*** Opening of Data under study ***
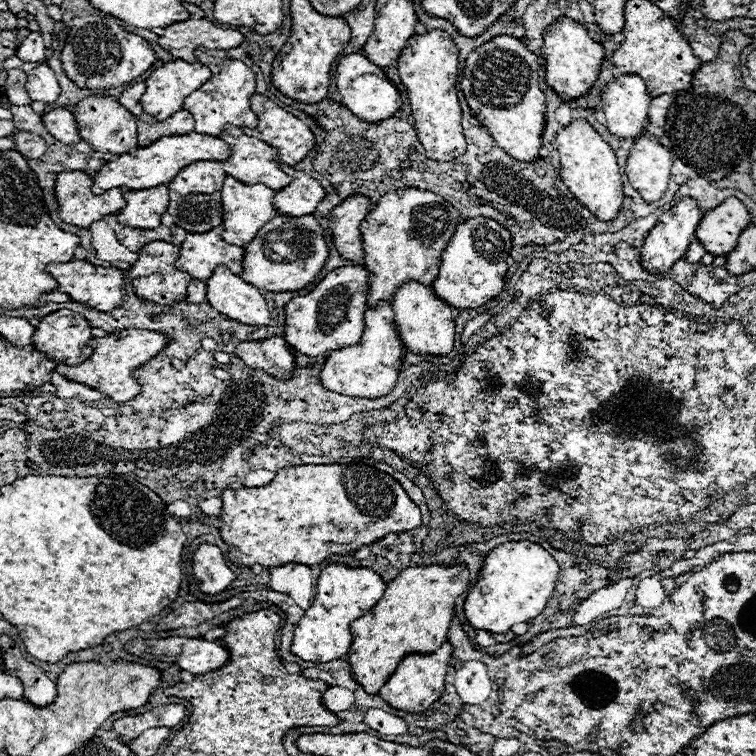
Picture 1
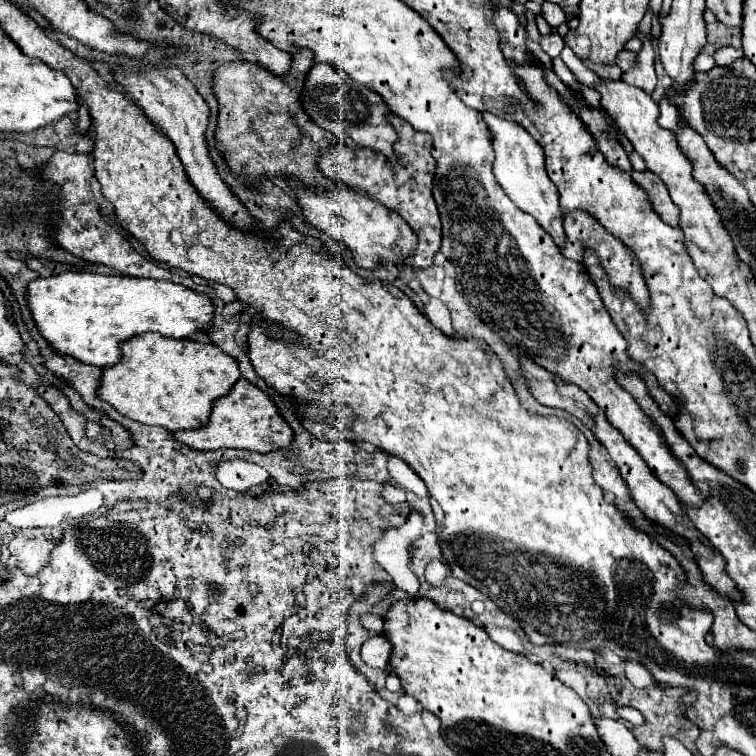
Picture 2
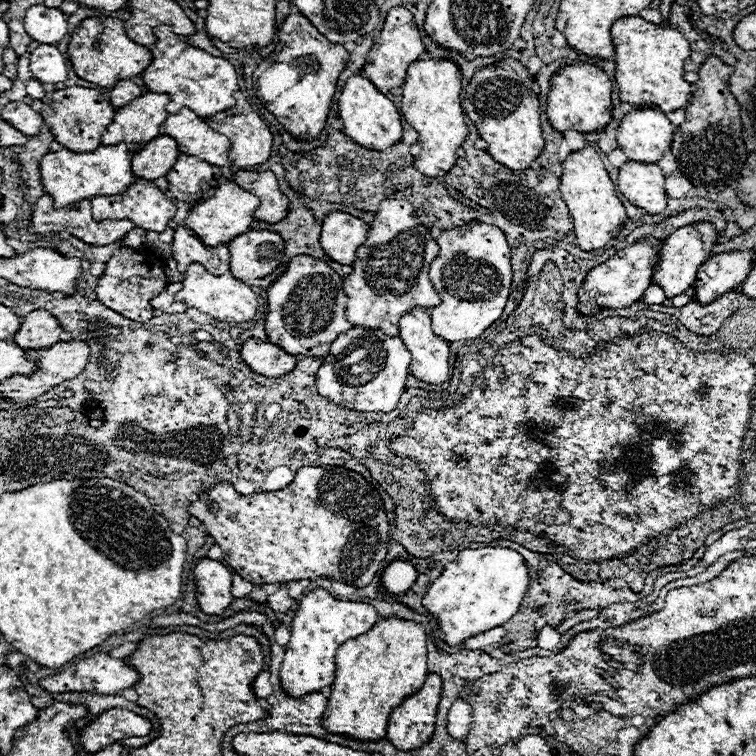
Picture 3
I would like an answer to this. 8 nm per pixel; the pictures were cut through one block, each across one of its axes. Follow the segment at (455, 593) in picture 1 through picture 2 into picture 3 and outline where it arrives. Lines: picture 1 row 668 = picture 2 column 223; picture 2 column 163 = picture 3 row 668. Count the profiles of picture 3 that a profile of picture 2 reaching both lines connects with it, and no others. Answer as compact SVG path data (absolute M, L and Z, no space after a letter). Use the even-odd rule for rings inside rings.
M394 616L376 622L368 634L348 640L336 654L336 678L322 724L328 732L354 740L376 742L386 736L390 712L408 696L418 692L428 676L426 668L426 632L420 624L398 620Z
*** Close of Data under study ***
# The task
The expected output is the exact run of lines from the line with "I would like" through the last line of the material above.

# Expected answer
I would like an answer to this. 8 nm per pixel; the pictures were cut through one block, each across one of its axes. Follow the segment at (455, 593) in picture 1 through picture 2 into picture 3 and outline where it arrives. Lines: picture 1 row 668 = picture 2 column 223; picture 2 column 163 = picture 3 row 668. Count the profiles of picture 3 that a profile of picture 2 reaching both lines connects with it, and no others. Answer as compact SVG path data (absolute M, L and Z, no space after a letter). Use the even-odd rule for rings inside rings.
M394 616L376 622L368 634L348 640L336 654L336 678L322 724L328 732L354 740L376 742L386 736L390 712L408 696L418 692L428 676L426 668L426 632L420 624L398 620Z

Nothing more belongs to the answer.